Neal Morse redet über den Einfluss von Mike Portnoys iPod auf das neue Album, die Wünsche von japanischen Plattenfirmen und den Unterschied zwischen Gottesdiensten und Pubkonzerten.

Mit Sola Scriptura hat Neal Morse nicht nur eins seiner härtesten, sondern auch eins seiner schlüssigstes Werke abgeliefert. Knapp 80 Minuten lang zelebriert er mit Hilfe von Mike Portnoy (DREAM THEATER), Randy George (AJALON) und Paul Gilbert (RACER X) erstklassigen, stimmungsvollen Progressive Rock und erzählt dabei von Martin Luther und dessen Widerstand gegen die korrupte Kirche der damaligen Zeit.

Viele Teile auf dem neuen Album sind sehr Moll-lastig und eher düster. Spiegelt das deine Stimmung beim Komponieren wider?
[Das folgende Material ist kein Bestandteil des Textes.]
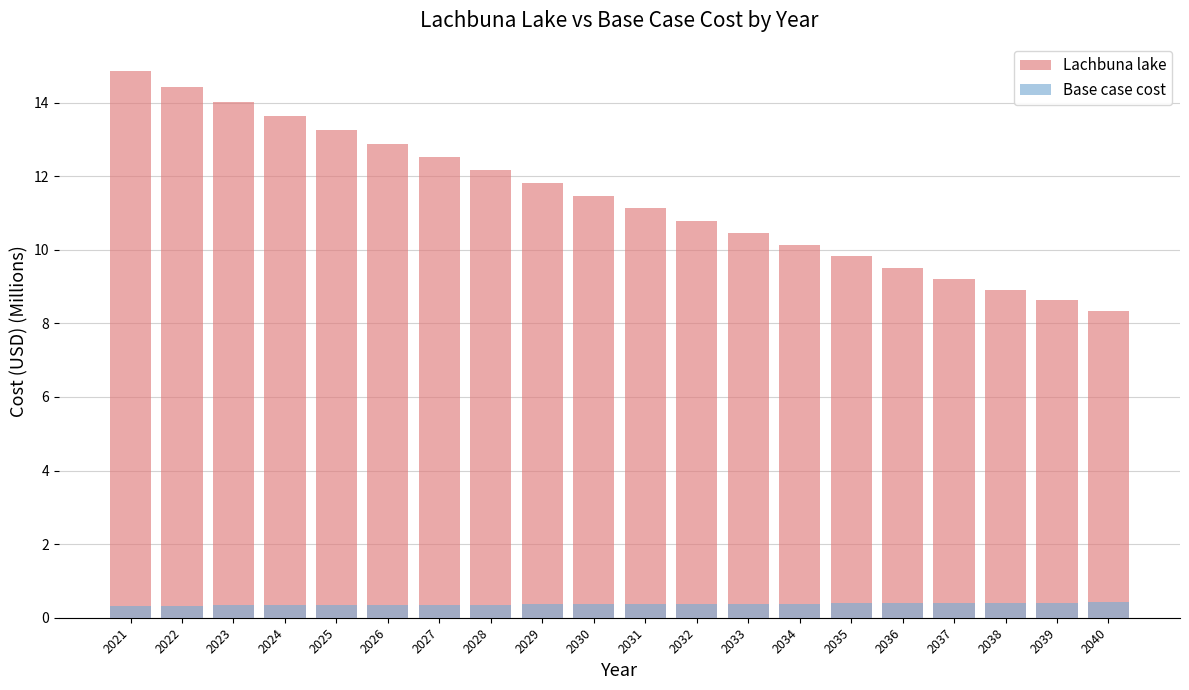

The Base case cost series shows 0.6 at 2039. True or false?

False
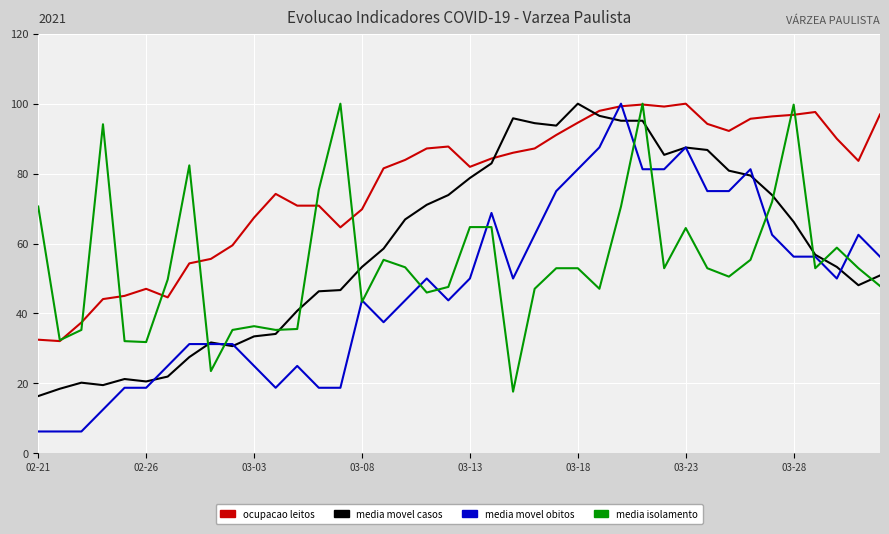

How many lines are shown in the chart?

4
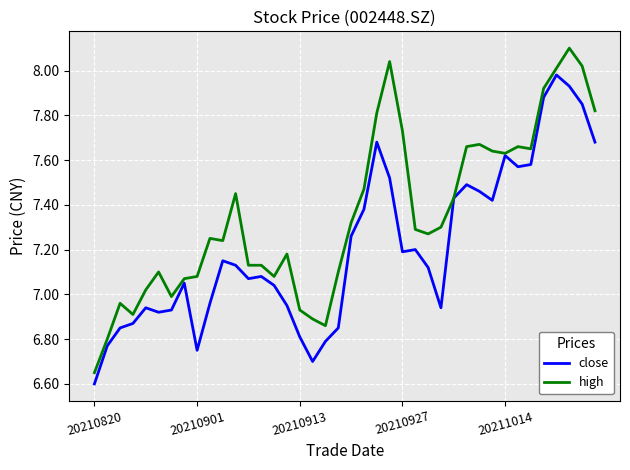

List the series in order of their overall mean, highest first.

high, close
Nein, eigentlich nicht. Ich dachte dabei an die Zeit und Martin Luther und an das, was er durchgemacht hat bzw. was ich glaube, dass er durchgemacht hat. Es gab viele Spannungen und dunkle Machenschaften der Kirche zu der damaligen Zeit. Es gibt aber auch eine ganze Reihe positiver Momente dabei – es gibt auch ein paar Dur-Klänge und hoffnungsvolle Sachen wie die Restauration der Kirche. Die Leute werden diese Dinge hoffentlich ebenfalls erfassen.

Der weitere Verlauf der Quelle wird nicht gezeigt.